The basis for a directed verdict came when the defense team realized that the owner’s experts never testified that the opinions they expressed were based on a reasonable degree of certainty in their respective fields. Critically, the veterinary expert never testified that her opinion that Ryan’s client had caused the death of the foal or injury to the horse was based on a reasonable degree of medical probability. Meanwhile, the owner’s legal team never presented testimony that the veterinary expenses being sought were reasonable and necessary.

Consequently, at the end of the owner’s presentation of their case, Ryan’s associate Brian Kernan moved for a directed verdict on the grounds that there was not competent evidence to submit to the jury regarding either causation or damages. This included an argument that the owner’s unfair trade practices act claim was not legally cognizable because she had not presented evidence of an “ascertainable loss” (i.e., an objectively verifiable loss), a requirement under the statute. Critically, the owner’s horse appraisal expert had testified that “a horse is worth whatever someone is willing to pay for it” and “horse appraisal is subjective.”

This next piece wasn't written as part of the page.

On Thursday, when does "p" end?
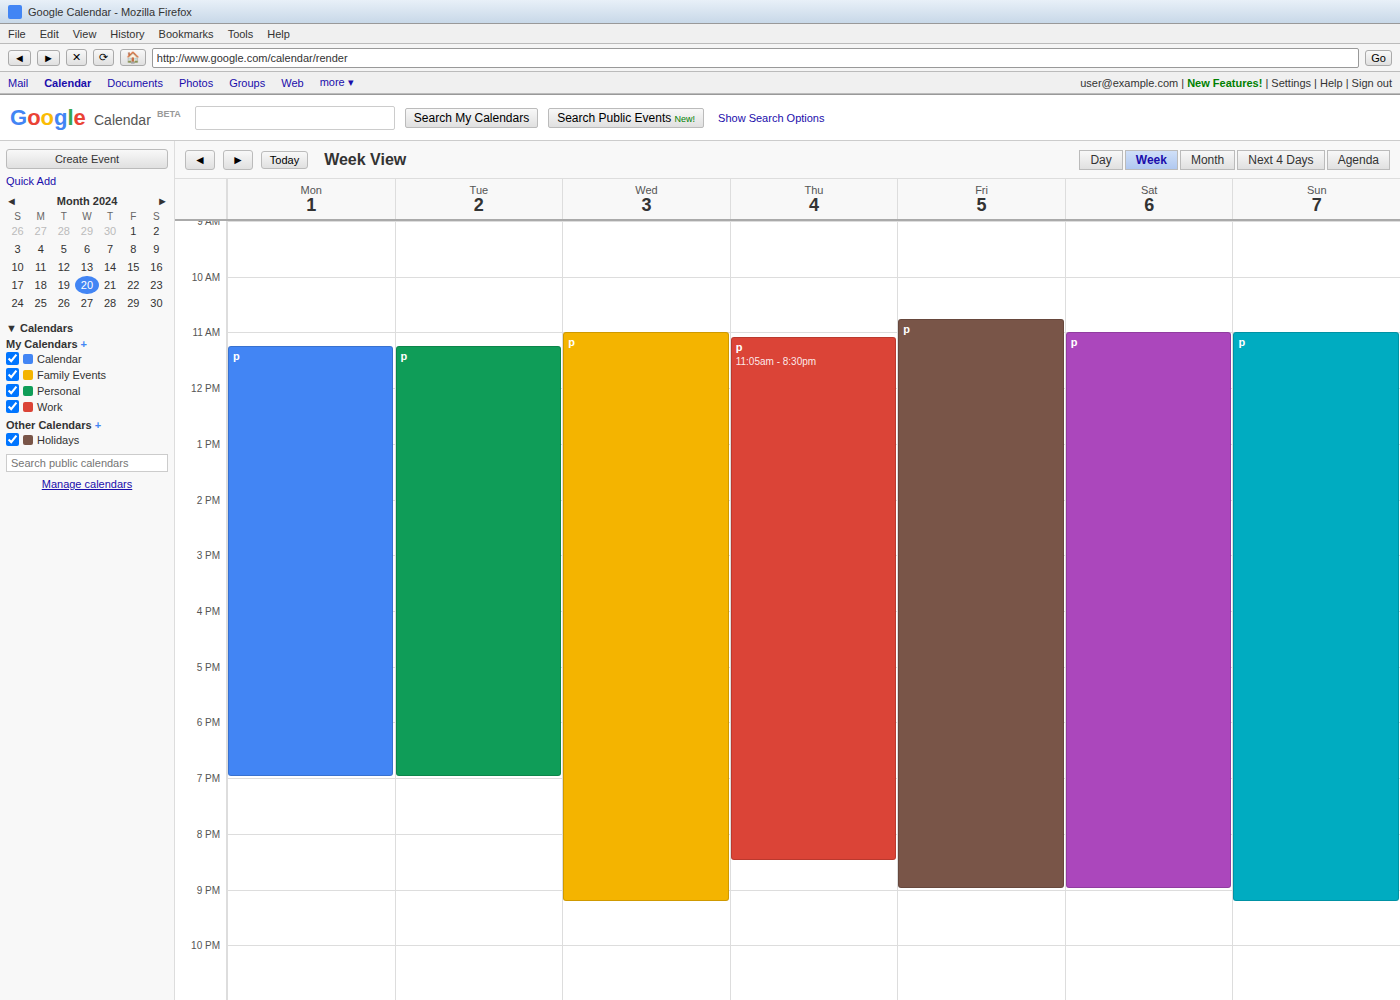
8:30 PM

The judge frustratingly denied the motion with respect to the unfair trade practices act claim but granted it with respect to the veterinary expenses (thereby striking $15,000 from the owner’s claim). Meanwhile, the judge stated that he needed to review the record, but indicated that he was inclined to grant the motion on causation grounds if the owner’s experts had, in fact, failed to say the “magic words” during their testimony. Thereafter, Ryan presented a minimal settlement offer to the owner’s attorney. Realizing that they had failed to lay the proper foundation for the expert’s opinions, the owner quickly accepted the minimal settlement. Given that there was significant attorney fee exposure to the client if the judge were to have determined the unfair trade practices act could go forward and the owner prevailed on that claim, the settlement was a great way to cap the risk.